Forum OpenACS Q&A: Re: How to correctly configure the reverse proxy.

Posted by Gustaf Neumann on
As in my last replies, i recommend to upgrade to NaviServer 4.99.20 (.18 is two years old, many things have changed around this area). However, i can answer to your specific questions

What timeout configuration is this warning referring to?

I am not sure, you want to hear this on this detail, but a short answer would raise more questions.... When turning on debugging, the system exposes more details that normally an application developer does not have to care about. ... but it provides as well debugging hints. When a socket say "would block, no timeout configured" this means, that on a read/write operation the OS-kernel reported that it refuses right now to read/write as the user-space program tried (here NaviServer) in non-blocking mode. For this concrete read/write operation, no timeout was provided (which is intended behavior for non-blocking socket operations in the socks thread. The same function is uses as well in other contexts). If the socket would be defined as blocking, it would block right now. Avoiding blocking operation is essential for the socks thread, since otherwise, all other concurrent operations in the same thread would halt as well.

The situation with "partial writes" is very similar: the user-space program want to write N bytes, but actually the kernel refuses to do this and writes only some X bytes (where X < N). The kernel can do so whenever it wants, this is allowed behavior from POSIX (see e.g. [1]). Different OSes do it so far rarely (macOS), other ones do this often (Linux, especially in newer versions).

To cope with these conditions, the user-level program has to retry the read/write (on our sockets receive/send) operations with the remaining data whenever the socket becomes readable or writable again. Handling of these operations in Tcl is unfortunately somewhat tricky, and is is also made more complex for TLS connections, where sometimes incomplete write operations mean that one has to wait for readability of the socket, since openssl does under the hood still some negotiations). On the Tcl-side we have two problem areas: where should the remaining data stored, how long, etc., what to do if in the meantime more data arrives, ... and what to do about binary/text data, especially when the byte-stream is separated inside a multi-byte character and the like. Earlier versions of revproxy solved this via nsv, switching different callbacks on the fly etc., while newer versions use newer socket functions in NaviServer that provide internal storage of the left-over bytes, such that the Tcl-side does not have to care about this.
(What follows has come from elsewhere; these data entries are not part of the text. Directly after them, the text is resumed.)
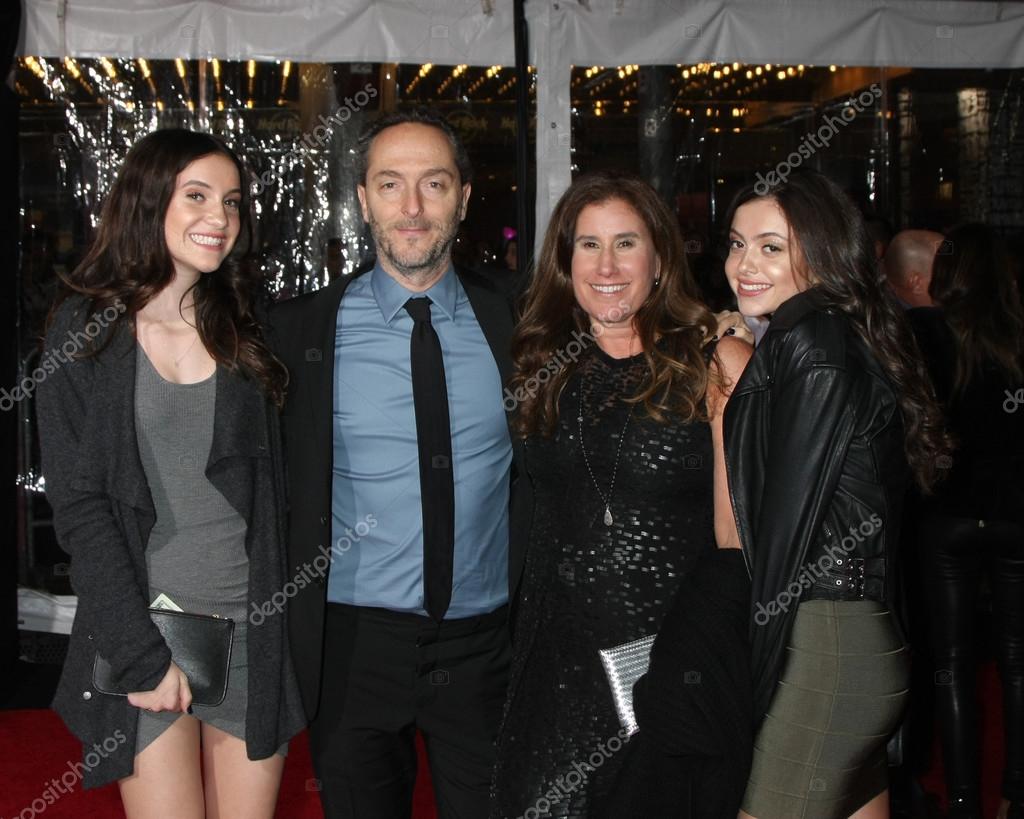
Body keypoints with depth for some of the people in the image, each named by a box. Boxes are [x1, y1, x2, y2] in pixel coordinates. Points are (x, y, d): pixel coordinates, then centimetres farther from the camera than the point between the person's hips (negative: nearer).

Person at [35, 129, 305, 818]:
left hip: (254, 630, 3)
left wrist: (292, 629, -2)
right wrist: (142, 652, -12)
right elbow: (78, 503, -6)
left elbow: (275, 486, 8)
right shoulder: (86, 329, -2)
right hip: (143, 627, -2)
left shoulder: (246, 325, 7)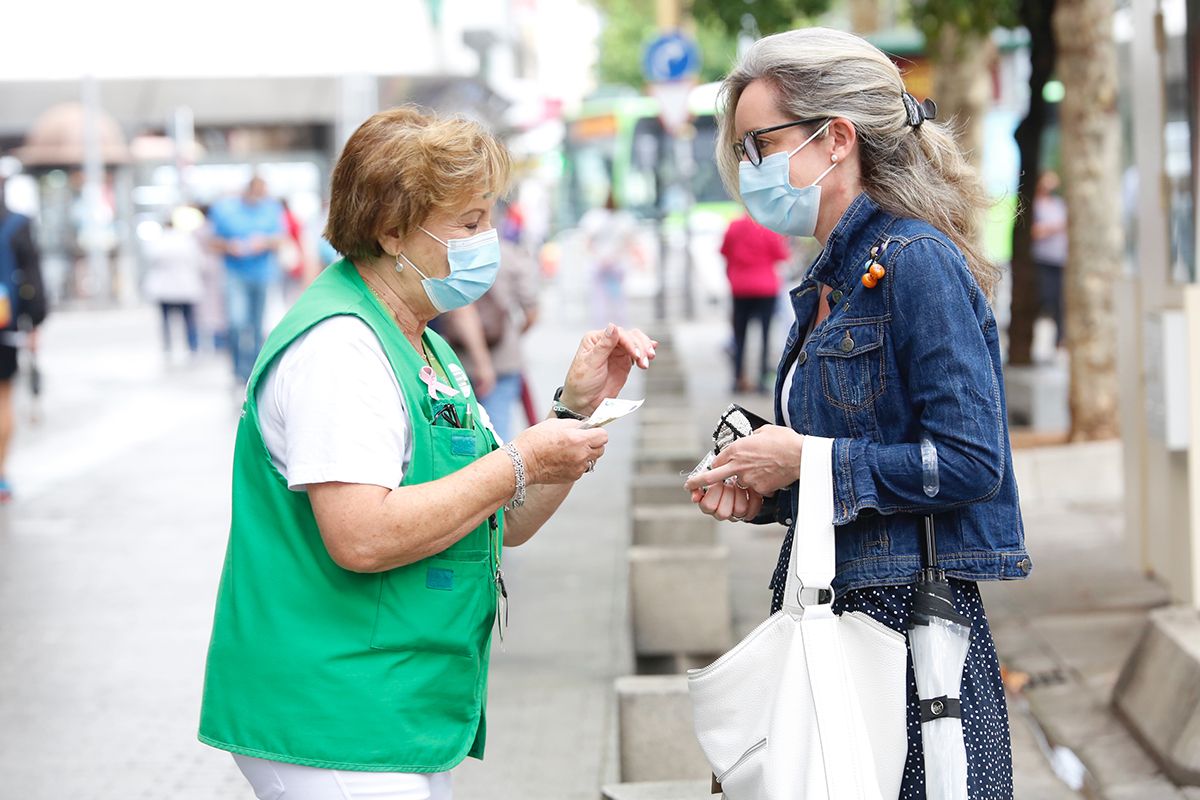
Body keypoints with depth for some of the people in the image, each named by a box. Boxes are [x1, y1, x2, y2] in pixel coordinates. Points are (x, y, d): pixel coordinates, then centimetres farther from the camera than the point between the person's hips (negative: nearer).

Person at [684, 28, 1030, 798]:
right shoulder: (829, 284, 15)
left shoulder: (916, 263, -13)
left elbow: (970, 462, -19)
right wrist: (763, 493, 5)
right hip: (836, 613, 9)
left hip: (912, 623, -9)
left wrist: (808, 461, -13)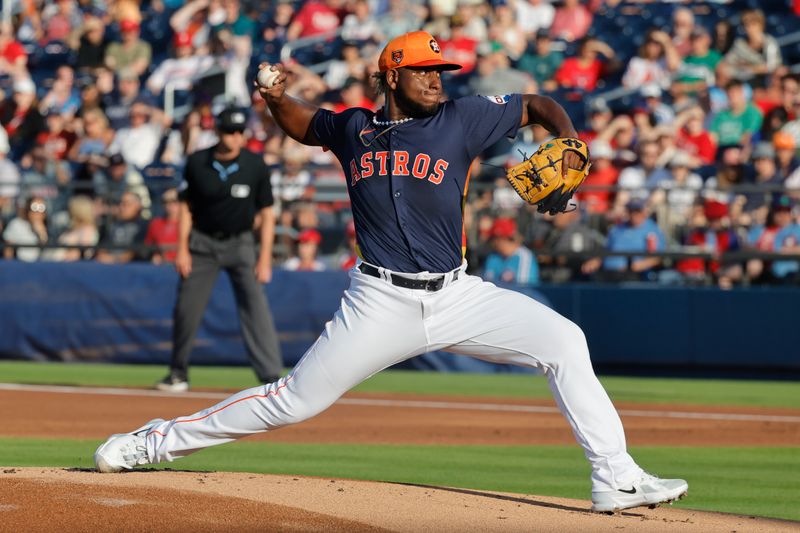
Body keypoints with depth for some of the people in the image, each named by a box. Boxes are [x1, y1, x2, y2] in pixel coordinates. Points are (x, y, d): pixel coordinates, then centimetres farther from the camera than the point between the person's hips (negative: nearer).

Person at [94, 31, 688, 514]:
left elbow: (539, 106, 9)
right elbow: (302, 124, 26)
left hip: (456, 296, 1)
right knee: (296, 400, -2)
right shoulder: (353, 128, 6)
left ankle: (616, 479, -12)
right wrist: (277, 98, 6)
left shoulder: (463, 118, 1)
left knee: (564, 341, -15)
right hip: (381, 303, -1)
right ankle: (159, 441, 13)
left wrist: (569, 146, -10)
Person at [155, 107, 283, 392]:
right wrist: (182, 248, -6)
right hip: (202, 243, 1)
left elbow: (266, 213, -4)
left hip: (240, 244, -1)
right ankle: (178, 373, 19)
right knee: (186, 308, 2)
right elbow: (186, 207, 2)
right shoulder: (197, 163, -7)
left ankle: (271, 377, -14)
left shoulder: (255, 166, -10)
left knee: (256, 308, -13)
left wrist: (265, 258, -9)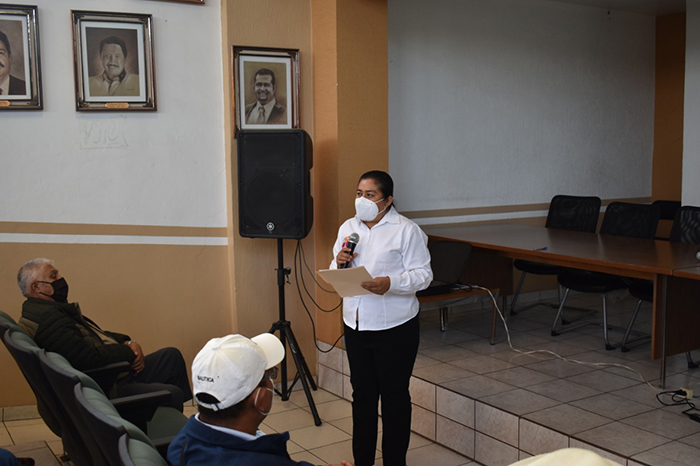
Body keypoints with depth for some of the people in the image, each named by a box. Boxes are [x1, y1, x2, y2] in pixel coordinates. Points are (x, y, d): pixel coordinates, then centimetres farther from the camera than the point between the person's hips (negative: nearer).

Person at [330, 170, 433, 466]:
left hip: (394, 327, -5)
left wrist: (390, 283, -27)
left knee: (394, 395, 5)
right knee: (362, 394, 14)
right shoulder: (348, 228, 11)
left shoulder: (406, 230, -7)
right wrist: (339, 263, -8)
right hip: (355, 324, 5)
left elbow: (423, 275, -11)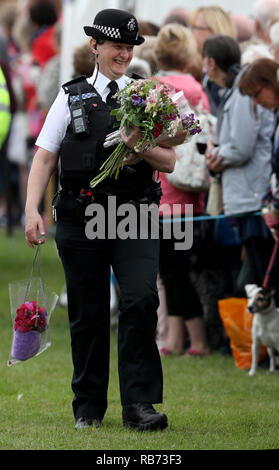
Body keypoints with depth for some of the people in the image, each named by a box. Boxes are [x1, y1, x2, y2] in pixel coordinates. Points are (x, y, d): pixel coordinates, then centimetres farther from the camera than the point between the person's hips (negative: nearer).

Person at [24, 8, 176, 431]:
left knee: (141, 300, -17)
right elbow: (44, 158, 6)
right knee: (87, 315, 5)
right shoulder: (71, 97, 9)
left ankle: (139, 404, -14)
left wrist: (140, 148, -13)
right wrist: (32, 210, -5)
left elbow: (169, 162, 8)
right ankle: (88, 408, 18)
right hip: (80, 219, 0)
So, under the hood, the code in 4.99.20 is very different compared to earlier versions, exactly to reduce the complexity sketched above. A similar situation is also around WebSockets. The good old WebSocket implementation of NaviServer worked perfectly fine over years for e.g. chat and similar other low-traffic, low volume operations, but when we started to use this for shared rooms with VR glasses (oculus) and WebVR/WebXR where one every movement substantial amount of data is sent, the old implementation run into many problems with partial reads/writes etc. This uses now the exactly same C-level operations.

So, sorry for being lengthy. Hope it explains reduced enthusiasm to dig into old code, since sooner or later you will want to upgrade.